Yes. The Purdue Model is still useful as a high-level segmentation map, but modern OT architectures typically implement segmentation using IEC 62443 zones and conduits, with Purdue used to communicate where systems generally belong.
What is “Level 3.5” in the Purdue Model?
Level 3.5 is commonly referred to as the Industrial DMZ—a buffer zone between enterprise IT (Level 4) and OT (Levels 0–3). In modern architectures, it hosts brokers like jump servers, remote access gateways, and historian replication nodes.
How do you connect OT to the cloud safely?
The safest approach is to broker OT-to-cloud data through an OT integration tier and/or Industrial DMZ using replication, publish/subscribe, buffering, and API gateways—rather than allowing direct cloud connectivity from SCADA or controllers.
What should be in an OT DMZ?
Common DMZ components include remote access gateways with MFA, jump hosts, historian replication nodes, file transfer gateways, and API/messaging brokers that control and monitor data exchange between IT and OT.
What’s the biggest mistake teams make when using Purdue?
Treating Purdue levels as a static diagram instead of designing explicit data flows and enforceable conduits. Modern OT needs maintained segmentation, brokered access, and resilience planning—especially for remote access and cloud.
Glossary (Quick Definitions)
- OT (Operational Technology): systems that monitor/control physical processes
- ICS: industrial control system environment (controllers, SCADA, networks, safety)
- Purdue Model: layered reference model for IT/OT separation
- Industrial DMZ: broker zone separating IT from OT
- Zone: group of systems with similar trust/criticality (IEC 62443)
- Conduit: controlled communication path between zones (firewalls, gateways, proxies)

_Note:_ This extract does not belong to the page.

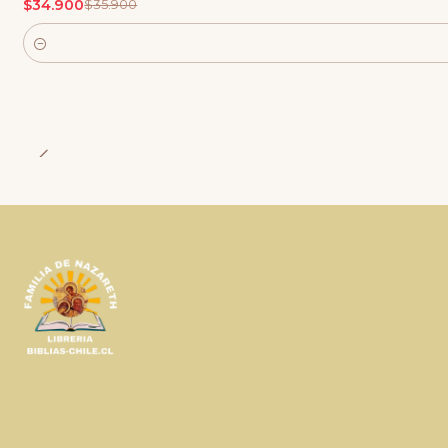
$34.900
$35.900
Cantidad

- SCADA/HMI: supervisory monitoring/control and operator interfaces
- Historian: time-series system storing process values/events
- East-west traffic: lateral communications inside OT zones
- Northbound data: OT data sent to IT/cloud for reporting/analytics
Conclusion: Purdue Isn’t Dead—But It Must Be Operationalized
“The Purdue Model revisited” is really about changing how you use Purdue:
- Use Purdue to communicate the big picture.
- Use IEC 62443 zones and conduits to implement segmentation.
- Treat the Industrial DMZ as a broker platform for remote access and data exchange.
- Make data flows explicit and resilient—so the plant runs safely even when IT or cloud services fail.